After the discovery of how to use water to frac a shale formation at S.H. Griffin #4, it became economical to recover natural gas from shale formations. In the ensuing years, the technique was refined and improved. Eventually the wildcatters even figured out how to get oil out of these shale formations.
And as it turns out, these shale formations are massive and widely distributed throughout the country. God truly did shed His grace on America, for beneath the “amber waves of grain”, “fruited plains” and majestic “purple mountains” lay some of the largest reserves of unconventional oil and gas on the planet.
Unlike conventional oil and gas exploration, the risk of drilling a dry hole was much lower. This made it easy for capital to enter the space and the result was steadily increasing supply of economical gas (not to mention shale oil as well). All of this accessible supply meant that it was highly likely that low gas prices were here to stay.
In other words, this was a permanent and not a cyclical trend that could be hedged out. And it was ultimately the result of good ol’ American ingenuity and innovation.
Yes, “innovation”. Some may balk at the use of this word when applied to the oil and gas industry and George Mitchell may not look like your typical entrepreneur. But in my view, Mitchell should be celebrated alongside Bill Gates and Steve Jobs in the pantheon of great American entrepreneurs. Figuring out how to extract oil and natural gas out of shale rock was one of the most significant American innovations of the last two decades:
Lower, less volatile energy prices for all.
Natural gas is a lot cleaner than other fossil fuels, and replacing dirtier sources has a net positive environmental benefit.

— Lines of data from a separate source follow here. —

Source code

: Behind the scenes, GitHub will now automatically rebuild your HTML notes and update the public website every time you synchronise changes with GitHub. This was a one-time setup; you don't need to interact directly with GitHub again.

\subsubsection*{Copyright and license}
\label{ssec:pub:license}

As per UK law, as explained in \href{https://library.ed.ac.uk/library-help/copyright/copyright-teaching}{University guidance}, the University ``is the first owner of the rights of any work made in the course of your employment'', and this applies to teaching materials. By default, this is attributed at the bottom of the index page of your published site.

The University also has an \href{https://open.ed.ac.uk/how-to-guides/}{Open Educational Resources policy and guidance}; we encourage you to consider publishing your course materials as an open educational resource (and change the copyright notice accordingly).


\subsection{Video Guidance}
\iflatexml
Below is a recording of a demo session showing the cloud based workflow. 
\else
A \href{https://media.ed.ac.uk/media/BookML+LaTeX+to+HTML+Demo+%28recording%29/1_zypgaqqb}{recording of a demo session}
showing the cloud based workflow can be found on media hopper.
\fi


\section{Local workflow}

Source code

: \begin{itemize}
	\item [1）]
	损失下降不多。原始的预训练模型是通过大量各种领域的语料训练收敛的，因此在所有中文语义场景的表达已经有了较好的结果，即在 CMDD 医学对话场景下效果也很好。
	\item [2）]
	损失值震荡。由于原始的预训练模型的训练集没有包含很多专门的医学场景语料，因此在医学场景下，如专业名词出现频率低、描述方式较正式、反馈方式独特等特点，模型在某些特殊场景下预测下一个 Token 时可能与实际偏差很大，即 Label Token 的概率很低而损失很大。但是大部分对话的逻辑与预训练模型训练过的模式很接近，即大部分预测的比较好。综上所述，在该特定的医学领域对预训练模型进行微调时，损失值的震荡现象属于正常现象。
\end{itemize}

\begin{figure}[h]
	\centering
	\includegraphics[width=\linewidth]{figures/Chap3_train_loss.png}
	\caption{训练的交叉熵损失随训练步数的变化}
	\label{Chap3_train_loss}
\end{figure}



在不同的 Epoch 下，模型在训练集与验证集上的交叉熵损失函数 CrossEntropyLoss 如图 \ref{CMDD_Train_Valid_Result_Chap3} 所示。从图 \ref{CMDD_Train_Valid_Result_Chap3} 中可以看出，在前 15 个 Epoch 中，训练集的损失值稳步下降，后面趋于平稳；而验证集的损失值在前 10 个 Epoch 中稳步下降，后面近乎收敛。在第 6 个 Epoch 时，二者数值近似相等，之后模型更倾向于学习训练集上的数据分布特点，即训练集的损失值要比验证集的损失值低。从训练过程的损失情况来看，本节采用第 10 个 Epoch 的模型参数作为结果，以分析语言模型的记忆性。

Even more significantly, it has reduced our economic dependence on others. We are even starting to export it.
It is easier to avoid geopolitically volatile regions like the Middle East and hopefully leads to fewer pointless conflicts.
Energy independence was a big topic of discussion around election time 15–20 years ago. Now, nobody really brings it up anymore because we are nearly there and it is no longer such a big source of anxiety.
The private equity investors and bondholders had not properly factored in the potential for innovation to completely change the rules of the game. One thing I noticed working in the industry was that traditional private equity guys tended to be value-oriented and while they are great at thinking about and pricing in all sorts of risk, innovation and disruption are two things that they often miss. As Mr. Buffett himself wrote in that 2011 letter: “I totally miscalculated the gain/loss probabilities [of natural gas prices] when I purchased the bonds.”
There are other lessons here (e.g. the heightened risks of too much debt, mistaking secular trends for cyclical ones, second-order effects, sticking within your “circle of competence” etc.) but I think a key, under-appreciated lesson is that innovation can be hard to predict. Lightning can strike anywhere, with little warning. But just because it is hard to predict doesn’t mean it can be ignored. As an investor, it is very important to recognize true innovation/disruption when it does happen and react/adjust accordingly.
In particular, American ingenuity has proven time and time again its ability to surprise and throughout history it has been a far more profitable wager to bet on it rather than against it.
Notes
[i] The George Mitchell and Mitchell Energy story is detailed in the excellent book about the pioneers of fracking The Boom by Russell Gold. The Nick Steinsberger story is also mentioned in the book as well as a 2013 feature story in The Atlantic.
[ii] Original reference to famous phrase used in Tom Wolfe’s novel The Bonfire of the Vanities.